Escape with Your Self: Sound and Expressive Bidirectional Typing with Avoidance for Reachability Types

Abstract

Reasoning about programs in the presence of mutation and aliasing is notoriously difficult. Rust has popularized lifetime-based ownership tracking in systems programming, but its "shared XOR mutable" model is fundamentally at odds with higher-level functional programming. Reachability types offer an alternative: they enable safe sharing and escape of mutable data by tracking which resources each expression's result can reach. To track internal reachability within complex object graphs, reachability types adopt self-references that let components refer to enclosing resources from inside, just like `this` pointers in OO languages. While natural for declaratively typing escaping data, self-references complicate subtyping and furthermore type inference: variance restricts where self-references may appear, yet useful type conversions must allow them to vary in controlled ways, which in turn imposes constraints on inference. As an undesirable result, prior works require programmers to insert term-level coercions for even just avoidance -- avoiding ill-scoped names in types.
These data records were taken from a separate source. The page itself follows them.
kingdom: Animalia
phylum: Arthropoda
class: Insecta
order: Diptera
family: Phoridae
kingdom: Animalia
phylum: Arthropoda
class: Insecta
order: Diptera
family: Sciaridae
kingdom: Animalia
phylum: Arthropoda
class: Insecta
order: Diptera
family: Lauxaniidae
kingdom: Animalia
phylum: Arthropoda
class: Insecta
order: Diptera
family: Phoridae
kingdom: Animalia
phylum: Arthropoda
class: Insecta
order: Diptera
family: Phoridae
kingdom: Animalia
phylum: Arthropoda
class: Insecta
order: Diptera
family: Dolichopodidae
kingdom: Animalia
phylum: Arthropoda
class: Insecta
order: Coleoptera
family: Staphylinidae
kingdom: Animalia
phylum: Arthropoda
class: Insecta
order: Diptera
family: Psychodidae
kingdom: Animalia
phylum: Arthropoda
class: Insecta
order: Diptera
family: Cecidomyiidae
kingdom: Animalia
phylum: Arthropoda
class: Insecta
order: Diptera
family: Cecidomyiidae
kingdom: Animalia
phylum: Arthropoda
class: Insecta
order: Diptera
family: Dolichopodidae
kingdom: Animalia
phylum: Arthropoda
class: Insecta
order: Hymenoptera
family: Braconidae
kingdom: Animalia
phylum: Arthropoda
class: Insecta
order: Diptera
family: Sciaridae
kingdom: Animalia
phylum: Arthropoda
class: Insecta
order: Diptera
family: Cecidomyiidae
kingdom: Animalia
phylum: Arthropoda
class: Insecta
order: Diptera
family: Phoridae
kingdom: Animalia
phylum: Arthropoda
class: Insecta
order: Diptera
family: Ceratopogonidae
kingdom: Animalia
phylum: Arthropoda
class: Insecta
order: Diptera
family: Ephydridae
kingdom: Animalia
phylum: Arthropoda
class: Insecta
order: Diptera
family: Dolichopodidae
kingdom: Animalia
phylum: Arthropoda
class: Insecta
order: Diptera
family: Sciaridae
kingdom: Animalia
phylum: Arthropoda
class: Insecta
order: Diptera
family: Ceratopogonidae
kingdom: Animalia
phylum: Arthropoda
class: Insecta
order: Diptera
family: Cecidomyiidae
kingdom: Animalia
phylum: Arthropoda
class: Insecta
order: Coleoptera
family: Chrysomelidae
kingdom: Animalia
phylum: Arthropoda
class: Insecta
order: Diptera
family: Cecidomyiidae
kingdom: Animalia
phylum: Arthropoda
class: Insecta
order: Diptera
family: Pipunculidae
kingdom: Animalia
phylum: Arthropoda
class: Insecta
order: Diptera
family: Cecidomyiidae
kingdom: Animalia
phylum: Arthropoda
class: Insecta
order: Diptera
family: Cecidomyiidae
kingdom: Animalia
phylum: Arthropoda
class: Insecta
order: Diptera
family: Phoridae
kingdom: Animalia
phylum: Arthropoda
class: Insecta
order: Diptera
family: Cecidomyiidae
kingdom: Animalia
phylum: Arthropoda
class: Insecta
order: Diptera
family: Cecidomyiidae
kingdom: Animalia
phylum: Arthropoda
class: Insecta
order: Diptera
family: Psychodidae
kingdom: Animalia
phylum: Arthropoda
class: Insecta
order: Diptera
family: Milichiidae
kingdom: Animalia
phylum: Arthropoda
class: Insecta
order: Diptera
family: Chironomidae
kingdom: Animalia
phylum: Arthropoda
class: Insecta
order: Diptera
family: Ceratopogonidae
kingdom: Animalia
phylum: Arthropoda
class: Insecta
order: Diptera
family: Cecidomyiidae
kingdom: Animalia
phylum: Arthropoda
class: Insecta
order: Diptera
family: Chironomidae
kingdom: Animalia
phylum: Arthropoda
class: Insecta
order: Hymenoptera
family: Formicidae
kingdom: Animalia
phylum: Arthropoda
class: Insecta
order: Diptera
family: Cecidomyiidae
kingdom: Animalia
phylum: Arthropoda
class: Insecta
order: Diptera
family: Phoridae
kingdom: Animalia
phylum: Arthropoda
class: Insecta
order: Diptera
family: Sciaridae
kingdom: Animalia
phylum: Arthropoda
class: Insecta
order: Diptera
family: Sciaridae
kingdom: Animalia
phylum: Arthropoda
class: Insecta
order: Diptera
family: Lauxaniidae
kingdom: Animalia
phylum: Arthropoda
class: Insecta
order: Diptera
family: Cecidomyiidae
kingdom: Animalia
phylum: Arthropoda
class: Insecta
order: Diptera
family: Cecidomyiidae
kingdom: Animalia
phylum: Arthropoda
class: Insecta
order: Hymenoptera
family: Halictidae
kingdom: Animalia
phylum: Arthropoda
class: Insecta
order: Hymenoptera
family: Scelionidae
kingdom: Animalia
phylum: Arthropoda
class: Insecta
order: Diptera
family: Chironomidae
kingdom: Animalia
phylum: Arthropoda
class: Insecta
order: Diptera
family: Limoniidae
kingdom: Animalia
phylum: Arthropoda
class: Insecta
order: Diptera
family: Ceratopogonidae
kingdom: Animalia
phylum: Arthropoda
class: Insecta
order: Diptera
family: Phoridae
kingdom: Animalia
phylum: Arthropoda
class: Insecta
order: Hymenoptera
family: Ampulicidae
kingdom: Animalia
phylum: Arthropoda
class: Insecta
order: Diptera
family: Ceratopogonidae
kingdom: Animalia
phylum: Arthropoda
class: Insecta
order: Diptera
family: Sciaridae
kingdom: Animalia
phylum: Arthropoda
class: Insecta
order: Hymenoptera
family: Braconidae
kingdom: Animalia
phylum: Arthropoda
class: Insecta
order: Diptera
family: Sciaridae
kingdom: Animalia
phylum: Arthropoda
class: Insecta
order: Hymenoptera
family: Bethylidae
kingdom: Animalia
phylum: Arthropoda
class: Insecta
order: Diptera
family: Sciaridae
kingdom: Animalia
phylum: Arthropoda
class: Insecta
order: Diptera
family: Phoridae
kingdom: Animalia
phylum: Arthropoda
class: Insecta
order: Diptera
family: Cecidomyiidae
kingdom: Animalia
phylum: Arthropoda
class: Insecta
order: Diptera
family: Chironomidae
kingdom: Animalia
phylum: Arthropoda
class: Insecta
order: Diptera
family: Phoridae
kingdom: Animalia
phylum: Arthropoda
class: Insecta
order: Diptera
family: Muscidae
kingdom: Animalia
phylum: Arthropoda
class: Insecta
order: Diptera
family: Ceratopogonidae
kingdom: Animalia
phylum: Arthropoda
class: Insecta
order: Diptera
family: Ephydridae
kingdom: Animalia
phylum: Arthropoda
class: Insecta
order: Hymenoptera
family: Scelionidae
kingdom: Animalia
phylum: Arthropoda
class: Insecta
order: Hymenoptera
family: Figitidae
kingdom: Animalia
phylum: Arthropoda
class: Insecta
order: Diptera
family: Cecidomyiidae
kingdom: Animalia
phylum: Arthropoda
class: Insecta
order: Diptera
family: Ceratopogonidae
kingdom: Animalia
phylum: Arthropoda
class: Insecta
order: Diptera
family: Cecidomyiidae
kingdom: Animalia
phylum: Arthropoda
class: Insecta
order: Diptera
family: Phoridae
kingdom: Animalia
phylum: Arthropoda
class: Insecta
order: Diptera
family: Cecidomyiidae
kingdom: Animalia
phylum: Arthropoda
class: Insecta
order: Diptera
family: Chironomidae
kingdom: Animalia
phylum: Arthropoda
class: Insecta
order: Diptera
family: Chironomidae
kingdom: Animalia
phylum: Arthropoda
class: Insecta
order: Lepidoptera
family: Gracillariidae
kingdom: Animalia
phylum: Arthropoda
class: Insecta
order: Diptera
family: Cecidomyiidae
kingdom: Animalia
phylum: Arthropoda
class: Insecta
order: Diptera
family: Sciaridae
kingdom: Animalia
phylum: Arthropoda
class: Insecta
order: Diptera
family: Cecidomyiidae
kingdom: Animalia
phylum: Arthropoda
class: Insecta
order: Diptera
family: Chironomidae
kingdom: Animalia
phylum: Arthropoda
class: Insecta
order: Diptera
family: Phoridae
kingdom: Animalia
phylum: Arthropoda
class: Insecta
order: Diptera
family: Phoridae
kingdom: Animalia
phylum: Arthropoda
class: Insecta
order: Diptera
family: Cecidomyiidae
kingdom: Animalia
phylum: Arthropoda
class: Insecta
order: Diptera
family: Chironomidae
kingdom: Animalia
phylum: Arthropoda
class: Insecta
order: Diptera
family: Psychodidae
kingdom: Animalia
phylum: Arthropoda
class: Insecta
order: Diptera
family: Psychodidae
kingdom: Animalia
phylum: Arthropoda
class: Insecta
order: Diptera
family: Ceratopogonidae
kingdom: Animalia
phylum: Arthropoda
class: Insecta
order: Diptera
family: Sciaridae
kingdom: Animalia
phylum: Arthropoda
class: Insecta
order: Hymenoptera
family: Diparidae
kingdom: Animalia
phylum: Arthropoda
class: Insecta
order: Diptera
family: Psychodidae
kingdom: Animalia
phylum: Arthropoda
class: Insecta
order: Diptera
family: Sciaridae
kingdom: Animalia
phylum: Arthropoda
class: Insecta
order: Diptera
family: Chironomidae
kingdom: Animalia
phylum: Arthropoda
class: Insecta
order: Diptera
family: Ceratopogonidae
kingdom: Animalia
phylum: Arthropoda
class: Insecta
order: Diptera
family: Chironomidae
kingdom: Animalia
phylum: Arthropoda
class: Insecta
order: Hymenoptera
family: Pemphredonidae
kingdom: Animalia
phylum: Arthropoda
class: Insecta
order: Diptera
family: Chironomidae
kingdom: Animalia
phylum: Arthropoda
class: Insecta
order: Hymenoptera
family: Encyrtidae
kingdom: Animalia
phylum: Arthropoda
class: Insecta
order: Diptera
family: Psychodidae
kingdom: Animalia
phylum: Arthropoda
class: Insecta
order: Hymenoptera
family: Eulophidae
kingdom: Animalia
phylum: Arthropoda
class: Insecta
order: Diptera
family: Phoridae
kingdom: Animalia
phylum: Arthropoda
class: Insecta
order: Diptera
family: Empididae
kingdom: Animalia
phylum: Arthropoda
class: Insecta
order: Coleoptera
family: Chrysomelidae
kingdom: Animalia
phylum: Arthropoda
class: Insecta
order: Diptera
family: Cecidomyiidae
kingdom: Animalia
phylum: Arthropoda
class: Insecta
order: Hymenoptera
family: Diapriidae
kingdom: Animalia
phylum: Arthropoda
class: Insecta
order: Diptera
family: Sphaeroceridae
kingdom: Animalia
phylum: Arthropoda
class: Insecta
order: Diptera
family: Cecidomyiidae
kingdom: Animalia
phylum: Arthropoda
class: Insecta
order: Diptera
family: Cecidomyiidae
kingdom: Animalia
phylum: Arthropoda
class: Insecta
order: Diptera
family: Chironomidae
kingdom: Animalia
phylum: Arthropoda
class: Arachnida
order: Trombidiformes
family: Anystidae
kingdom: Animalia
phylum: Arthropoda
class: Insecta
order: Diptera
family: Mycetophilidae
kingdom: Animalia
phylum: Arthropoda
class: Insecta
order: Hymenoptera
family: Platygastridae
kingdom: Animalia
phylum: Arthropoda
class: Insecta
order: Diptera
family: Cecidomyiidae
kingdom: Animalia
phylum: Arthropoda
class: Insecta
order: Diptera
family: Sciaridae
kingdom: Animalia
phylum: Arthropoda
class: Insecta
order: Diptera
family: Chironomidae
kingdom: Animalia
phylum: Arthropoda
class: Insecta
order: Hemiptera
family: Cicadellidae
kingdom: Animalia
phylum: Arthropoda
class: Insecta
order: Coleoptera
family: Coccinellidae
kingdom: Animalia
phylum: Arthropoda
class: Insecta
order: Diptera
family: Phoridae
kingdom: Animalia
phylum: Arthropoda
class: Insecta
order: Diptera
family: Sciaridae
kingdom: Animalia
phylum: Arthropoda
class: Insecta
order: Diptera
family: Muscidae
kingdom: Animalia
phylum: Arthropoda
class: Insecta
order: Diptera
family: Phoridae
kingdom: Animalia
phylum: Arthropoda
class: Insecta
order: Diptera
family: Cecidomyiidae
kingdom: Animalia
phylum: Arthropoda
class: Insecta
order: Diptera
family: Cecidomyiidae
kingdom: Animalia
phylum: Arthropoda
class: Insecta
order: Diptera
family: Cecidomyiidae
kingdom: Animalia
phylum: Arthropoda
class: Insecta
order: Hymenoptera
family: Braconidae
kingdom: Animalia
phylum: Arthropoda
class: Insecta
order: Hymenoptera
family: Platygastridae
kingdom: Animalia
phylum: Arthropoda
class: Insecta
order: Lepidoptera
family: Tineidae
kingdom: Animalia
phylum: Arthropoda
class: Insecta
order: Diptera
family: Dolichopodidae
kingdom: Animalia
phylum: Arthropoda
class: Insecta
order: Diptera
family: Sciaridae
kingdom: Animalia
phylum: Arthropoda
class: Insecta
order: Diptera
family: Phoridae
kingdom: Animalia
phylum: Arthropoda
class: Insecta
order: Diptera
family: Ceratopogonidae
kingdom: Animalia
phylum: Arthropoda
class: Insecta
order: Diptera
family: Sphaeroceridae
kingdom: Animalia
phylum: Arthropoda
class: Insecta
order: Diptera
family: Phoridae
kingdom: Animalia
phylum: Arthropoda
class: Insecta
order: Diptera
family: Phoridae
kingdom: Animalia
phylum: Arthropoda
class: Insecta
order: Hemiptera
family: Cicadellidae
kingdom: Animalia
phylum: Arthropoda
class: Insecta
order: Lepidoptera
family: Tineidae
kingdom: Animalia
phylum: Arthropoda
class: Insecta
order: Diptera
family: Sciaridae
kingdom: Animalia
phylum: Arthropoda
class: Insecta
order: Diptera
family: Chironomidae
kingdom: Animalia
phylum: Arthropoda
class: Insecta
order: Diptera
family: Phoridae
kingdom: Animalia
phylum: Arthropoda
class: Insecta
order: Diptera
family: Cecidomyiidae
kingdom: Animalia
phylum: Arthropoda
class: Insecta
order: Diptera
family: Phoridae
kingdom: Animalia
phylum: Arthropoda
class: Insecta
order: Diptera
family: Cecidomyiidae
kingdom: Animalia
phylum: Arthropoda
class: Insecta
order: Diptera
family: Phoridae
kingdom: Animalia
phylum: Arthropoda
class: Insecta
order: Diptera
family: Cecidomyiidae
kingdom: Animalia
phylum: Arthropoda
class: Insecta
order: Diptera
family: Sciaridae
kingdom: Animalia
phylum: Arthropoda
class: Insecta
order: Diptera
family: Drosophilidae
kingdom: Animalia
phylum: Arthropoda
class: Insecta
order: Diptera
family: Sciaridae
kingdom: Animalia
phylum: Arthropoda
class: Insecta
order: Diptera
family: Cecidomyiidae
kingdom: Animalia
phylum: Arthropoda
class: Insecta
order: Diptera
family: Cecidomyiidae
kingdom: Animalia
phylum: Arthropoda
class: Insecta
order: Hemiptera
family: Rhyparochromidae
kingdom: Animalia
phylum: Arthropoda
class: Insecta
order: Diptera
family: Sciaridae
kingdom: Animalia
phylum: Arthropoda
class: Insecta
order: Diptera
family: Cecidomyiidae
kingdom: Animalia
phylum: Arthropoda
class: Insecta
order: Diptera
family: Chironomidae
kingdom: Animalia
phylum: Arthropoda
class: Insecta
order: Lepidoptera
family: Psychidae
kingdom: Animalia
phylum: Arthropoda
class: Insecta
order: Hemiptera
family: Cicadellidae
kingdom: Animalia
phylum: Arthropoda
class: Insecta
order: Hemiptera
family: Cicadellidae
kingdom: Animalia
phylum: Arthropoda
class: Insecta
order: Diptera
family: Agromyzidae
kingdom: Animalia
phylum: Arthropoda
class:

With all prior works being declarative, we investigate algorithmic reachability types in this work. We introduce a refined subtyping relation that permits more flexible usages of self-references. We further develop a sound and decidable bidirectional typing algorithm, implemented and verified in Lean. The algorithm automatically avoids ill-scoped names in types, and infers qualifiers via a lightweight unification mechanism. As a step towards practical reachability programming, we show that the system is capable of tracking diverse reachability patterns without explicit coercions in complex Church-encoded datatypes.